# EXERCISE OBJECTIVE
Only these lines, please: the first one of the records through the one containing "right elbow: (1804, 156)", retyped exactly, both ends included and pictures omitted.

=== Section Start ===

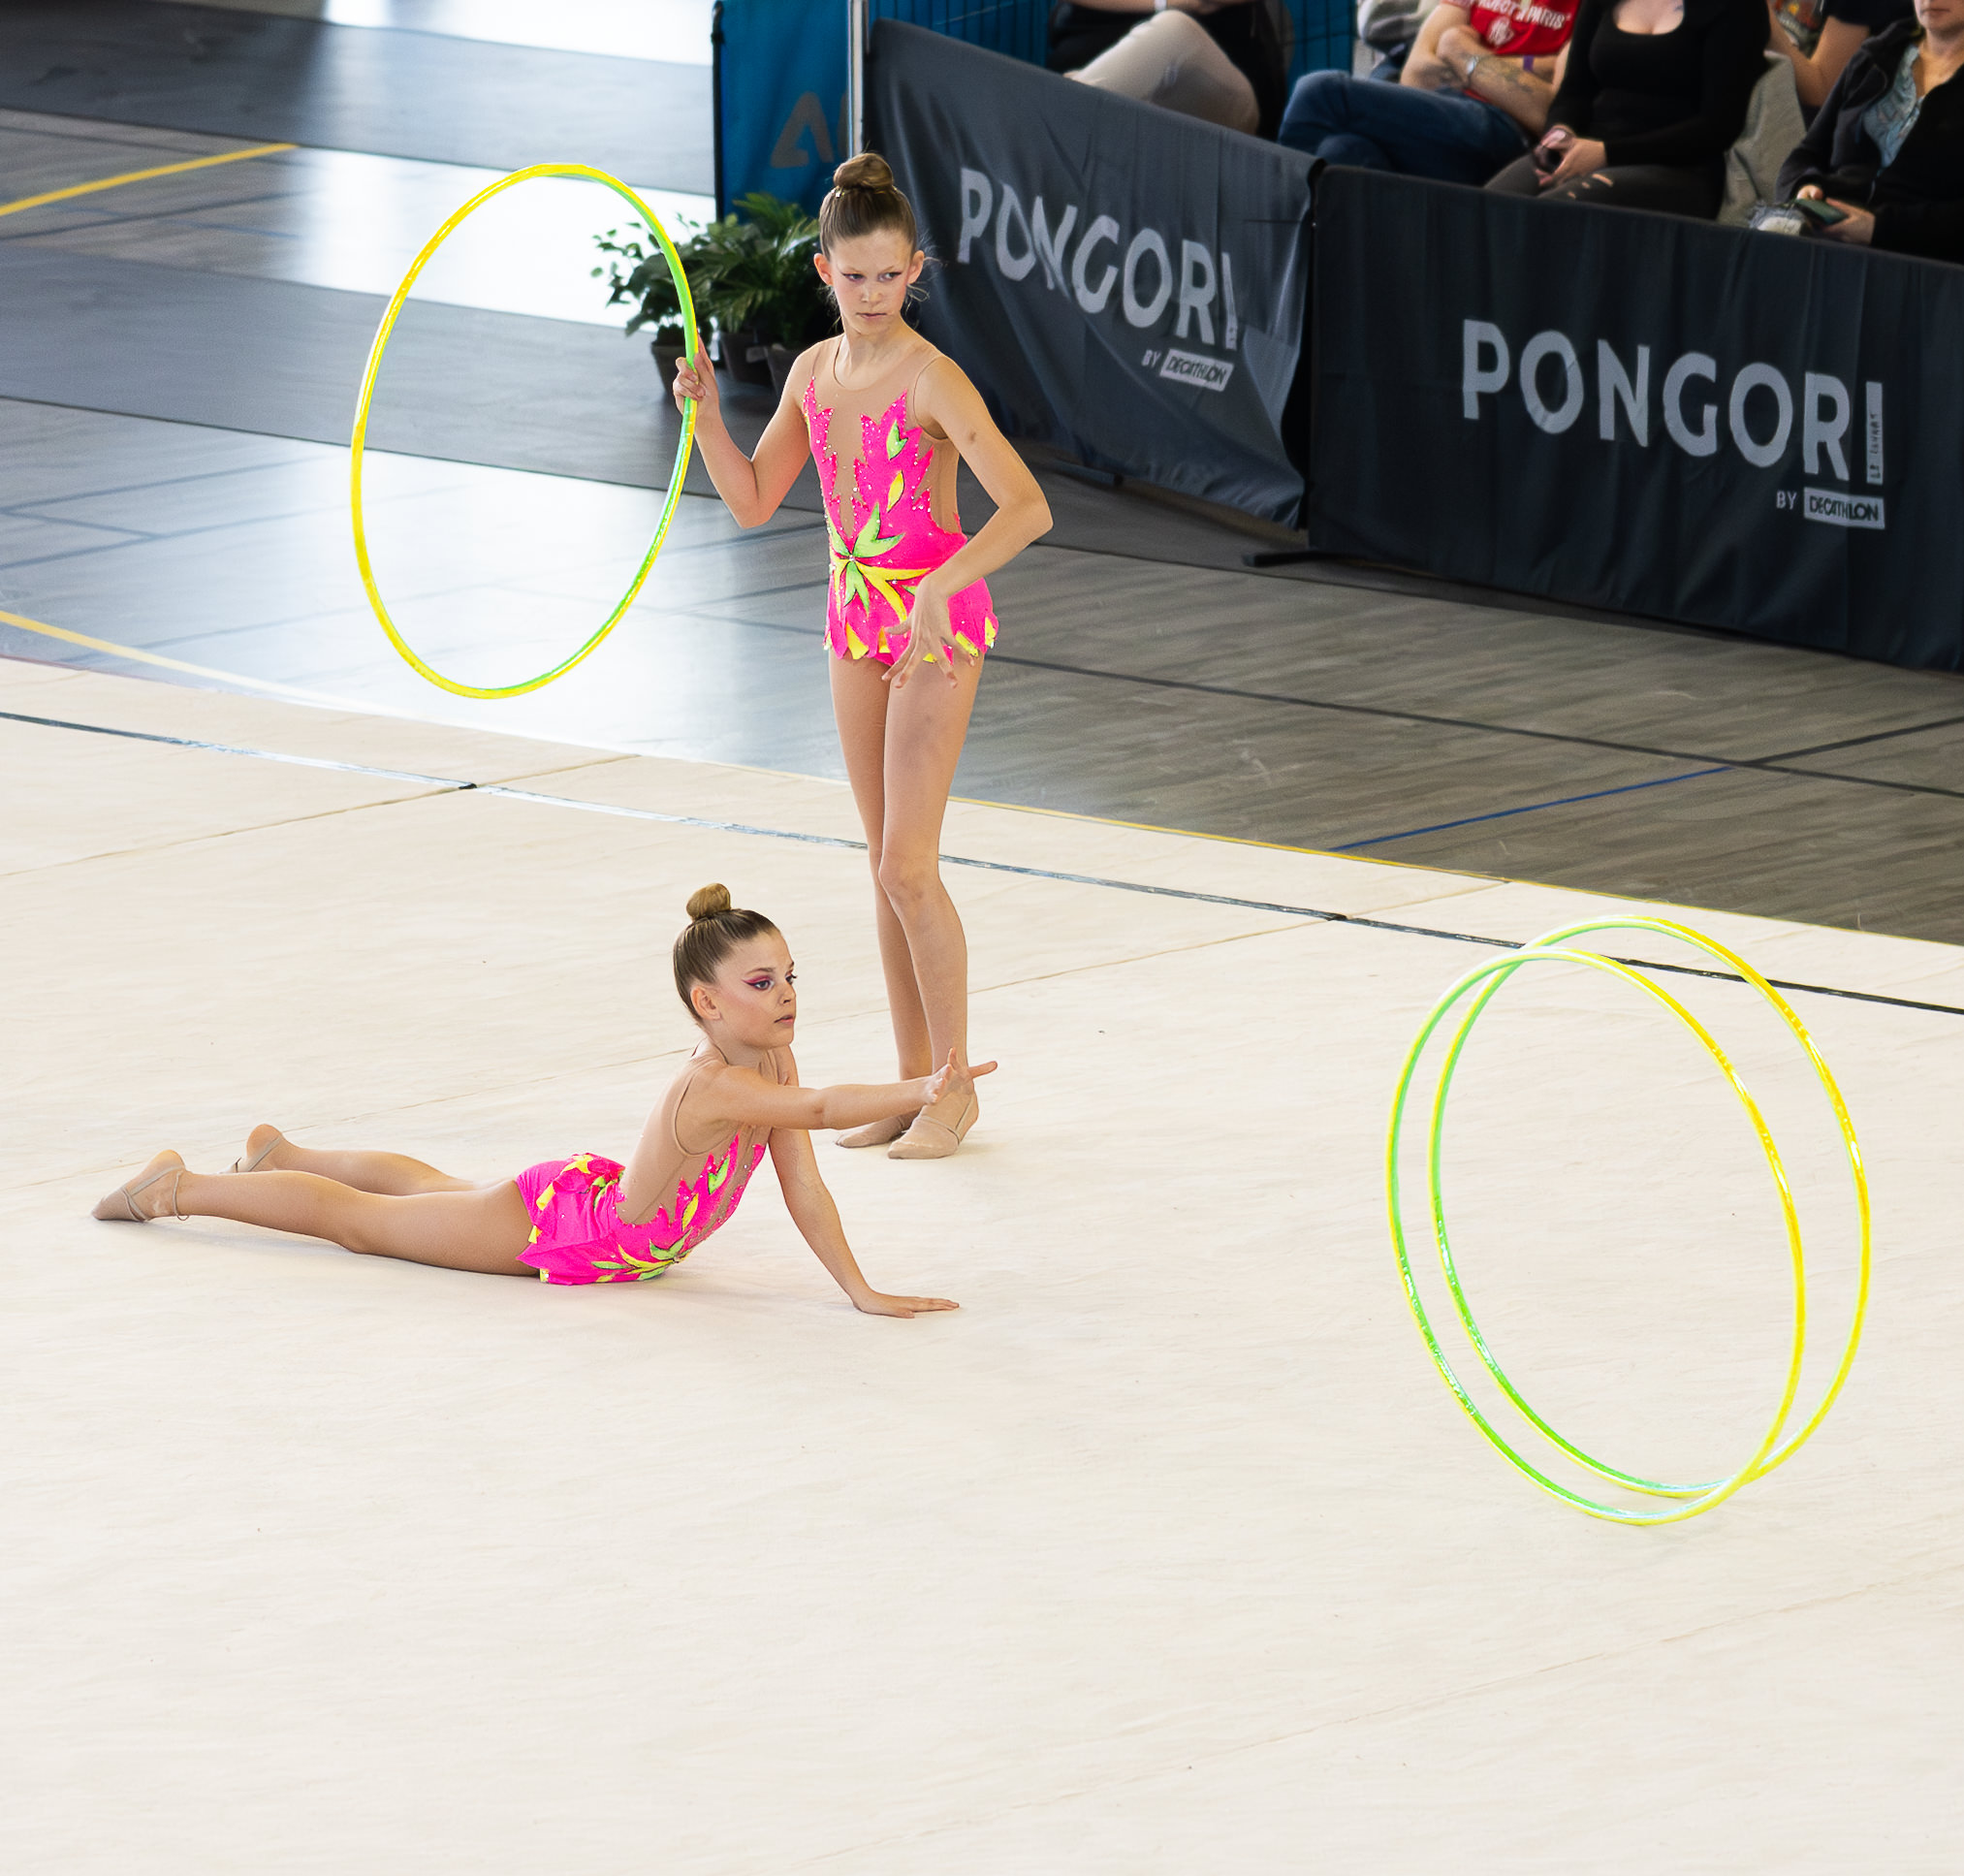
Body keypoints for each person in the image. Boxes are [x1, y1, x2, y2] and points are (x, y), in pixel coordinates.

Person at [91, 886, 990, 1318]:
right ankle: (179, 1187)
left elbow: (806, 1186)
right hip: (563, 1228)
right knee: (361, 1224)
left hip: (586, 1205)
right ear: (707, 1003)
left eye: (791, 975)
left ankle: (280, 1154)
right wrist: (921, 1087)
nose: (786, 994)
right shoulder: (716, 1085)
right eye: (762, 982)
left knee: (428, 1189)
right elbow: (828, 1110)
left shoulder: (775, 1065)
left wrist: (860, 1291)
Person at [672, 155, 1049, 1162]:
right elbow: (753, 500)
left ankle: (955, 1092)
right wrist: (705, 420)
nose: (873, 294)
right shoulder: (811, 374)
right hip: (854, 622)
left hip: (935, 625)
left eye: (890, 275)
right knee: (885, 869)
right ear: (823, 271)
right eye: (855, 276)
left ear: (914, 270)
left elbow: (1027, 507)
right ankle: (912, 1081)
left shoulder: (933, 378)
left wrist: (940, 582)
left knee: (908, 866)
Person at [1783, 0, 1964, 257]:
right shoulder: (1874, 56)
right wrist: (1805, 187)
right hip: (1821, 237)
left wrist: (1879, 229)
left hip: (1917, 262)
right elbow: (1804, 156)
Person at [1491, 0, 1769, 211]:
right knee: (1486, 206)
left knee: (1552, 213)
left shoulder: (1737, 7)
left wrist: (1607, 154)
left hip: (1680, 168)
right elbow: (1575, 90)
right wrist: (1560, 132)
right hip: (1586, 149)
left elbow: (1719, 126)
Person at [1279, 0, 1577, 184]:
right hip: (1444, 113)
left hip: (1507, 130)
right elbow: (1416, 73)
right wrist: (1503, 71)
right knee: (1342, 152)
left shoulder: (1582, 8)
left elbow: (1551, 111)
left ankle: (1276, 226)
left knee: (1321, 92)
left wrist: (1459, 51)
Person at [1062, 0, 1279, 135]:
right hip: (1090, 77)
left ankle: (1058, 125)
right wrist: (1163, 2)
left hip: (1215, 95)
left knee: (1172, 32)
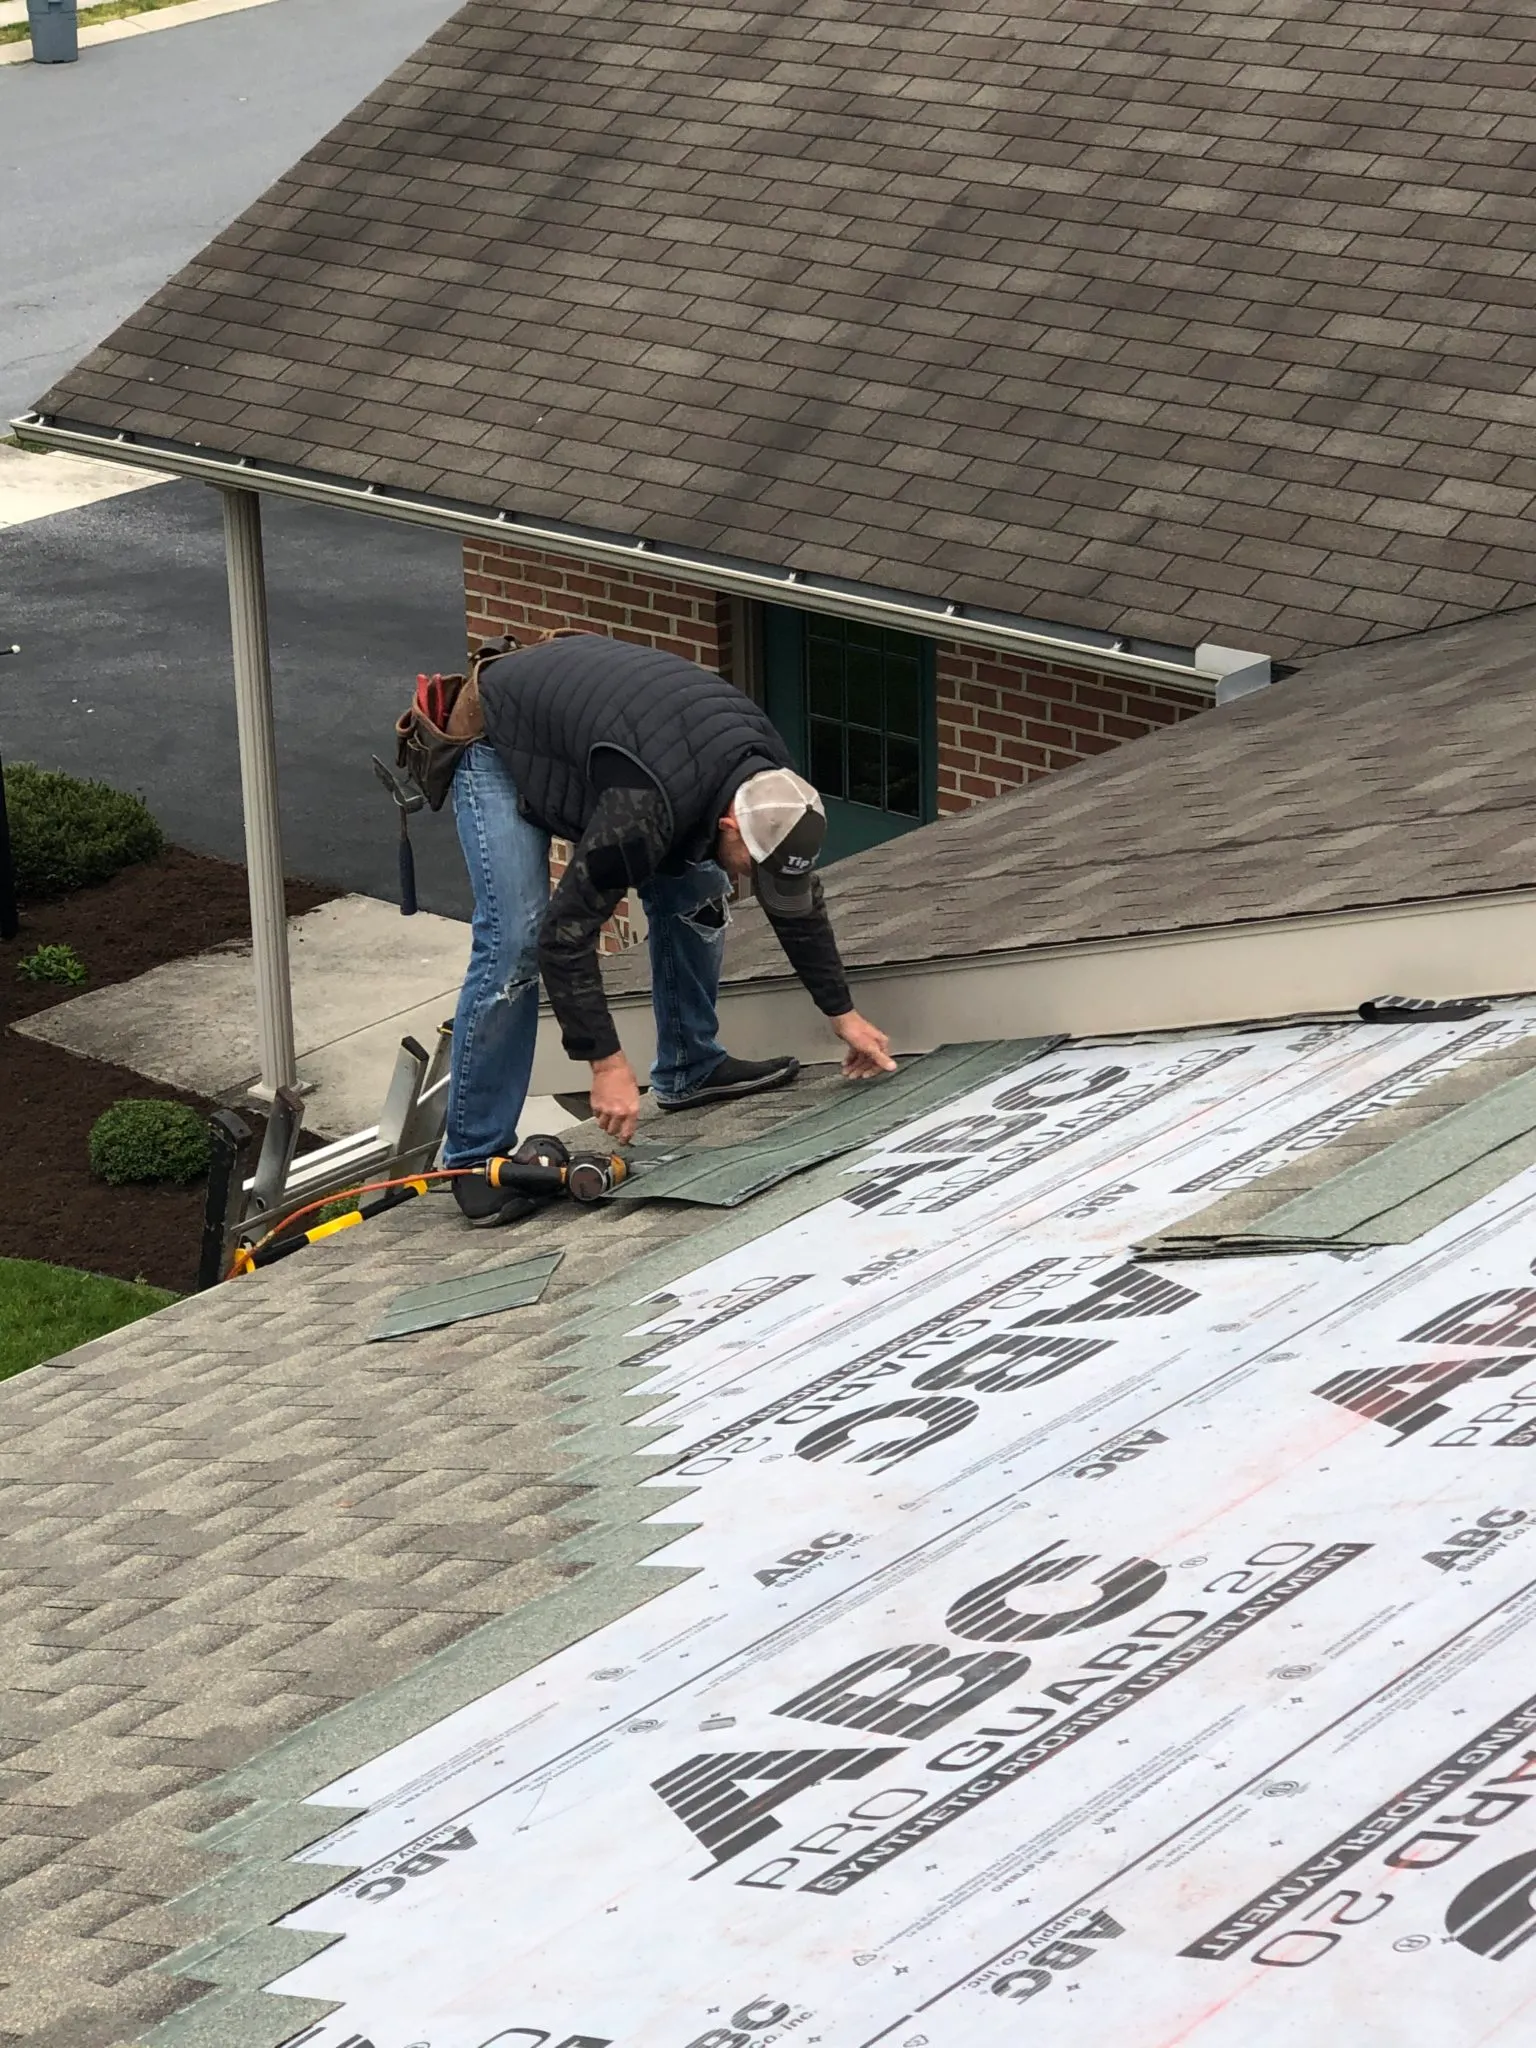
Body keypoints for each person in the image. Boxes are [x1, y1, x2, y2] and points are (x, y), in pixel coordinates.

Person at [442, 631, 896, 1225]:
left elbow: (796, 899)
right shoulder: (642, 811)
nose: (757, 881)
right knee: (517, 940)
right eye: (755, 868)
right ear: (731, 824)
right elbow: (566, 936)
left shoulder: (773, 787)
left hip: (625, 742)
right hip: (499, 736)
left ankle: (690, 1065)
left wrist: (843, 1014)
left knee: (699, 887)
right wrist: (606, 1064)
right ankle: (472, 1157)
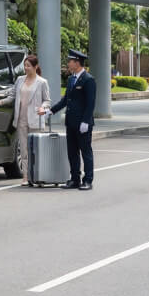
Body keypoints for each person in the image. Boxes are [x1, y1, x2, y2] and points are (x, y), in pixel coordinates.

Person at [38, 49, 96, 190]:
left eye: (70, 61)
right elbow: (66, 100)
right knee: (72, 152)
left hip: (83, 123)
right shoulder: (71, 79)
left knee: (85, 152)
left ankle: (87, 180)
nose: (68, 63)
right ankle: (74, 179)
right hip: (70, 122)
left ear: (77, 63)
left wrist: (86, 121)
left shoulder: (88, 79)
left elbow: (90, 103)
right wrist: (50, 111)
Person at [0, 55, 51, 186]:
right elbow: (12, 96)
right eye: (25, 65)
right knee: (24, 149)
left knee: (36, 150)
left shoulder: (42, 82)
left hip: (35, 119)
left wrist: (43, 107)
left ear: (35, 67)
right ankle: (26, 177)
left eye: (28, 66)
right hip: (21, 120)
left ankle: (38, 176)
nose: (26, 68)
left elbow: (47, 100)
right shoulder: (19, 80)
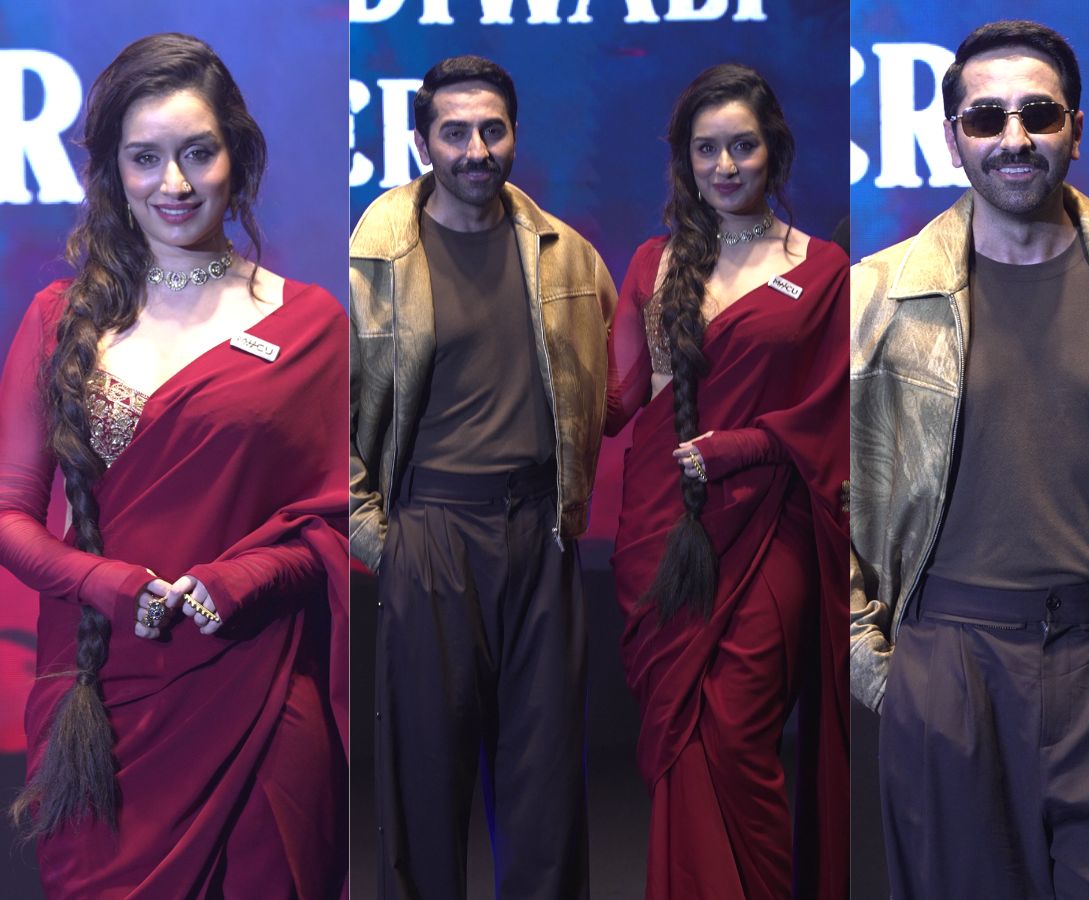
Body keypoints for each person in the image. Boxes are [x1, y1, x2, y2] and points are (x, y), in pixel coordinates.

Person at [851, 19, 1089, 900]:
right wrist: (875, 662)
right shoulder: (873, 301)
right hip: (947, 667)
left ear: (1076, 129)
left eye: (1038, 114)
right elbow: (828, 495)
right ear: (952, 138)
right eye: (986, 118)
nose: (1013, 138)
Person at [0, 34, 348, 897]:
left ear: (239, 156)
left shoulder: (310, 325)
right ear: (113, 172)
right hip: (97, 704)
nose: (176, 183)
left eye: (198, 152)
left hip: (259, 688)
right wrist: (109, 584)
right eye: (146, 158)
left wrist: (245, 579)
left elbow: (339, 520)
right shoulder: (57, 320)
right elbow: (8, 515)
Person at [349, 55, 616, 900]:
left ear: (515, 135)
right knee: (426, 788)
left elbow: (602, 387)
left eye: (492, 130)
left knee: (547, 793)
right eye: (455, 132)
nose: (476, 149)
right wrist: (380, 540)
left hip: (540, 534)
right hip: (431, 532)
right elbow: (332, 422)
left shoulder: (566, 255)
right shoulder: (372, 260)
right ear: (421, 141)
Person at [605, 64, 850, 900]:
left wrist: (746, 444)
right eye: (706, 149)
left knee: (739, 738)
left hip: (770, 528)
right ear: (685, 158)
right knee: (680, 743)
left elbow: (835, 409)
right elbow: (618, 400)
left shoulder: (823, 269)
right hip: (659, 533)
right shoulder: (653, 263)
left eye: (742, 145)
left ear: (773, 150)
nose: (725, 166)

=== Section End ===

# EXPECTED OUTPUT
Body keypoints for each person in the image. Boxes are [x1, y1, x2, y2] and points are (x, y), in pixel coordinates.

Person at [91, 886, 990, 1318]:
right ankle: (179, 1187)
left elbow: (806, 1186)
right hip: (563, 1228)
right knee: (361, 1224)
left hip: (586, 1205)
right ear: (707, 1003)
left eye: (791, 975)
left ankle: (280, 1154)
right wrist: (921, 1087)
nose: (786, 994)
right shoulder: (716, 1085)
right eye: (762, 982)
left knee: (428, 1189)
right elbow: (828, 1110)
left shoulder: (775, 1065)
left wrist: (860, 1291)
Person at [672, 155, 1049, 1162]:
right elbow: (753, 500)
left ankle: (955, 1092)
right wrist: (705, 420)
nose: (873, 294)
right shoulder: (811, 374)
right hip: (854, 622)
left hip: (935, 625)
left eye: (890, 275)
right knee: (885, 869)
right ear: (823, 271)
right eye: (855, 276)
left ear: (914, 270)
left elbow: (1027, 507)
right ankle: (912, 1081)
left shoulder: (933, 378)
left wrist: (940, 582)
left knee: (908, 866)
Person at [1783, 0, 1964, 257]:
right shoulder: (1874, 56)
right wrist: (1805, 187)
right hip: (1821, 237)
left wrist: (1879, 229)
left hip: (1917, 262)
right elbow: (1804, 156)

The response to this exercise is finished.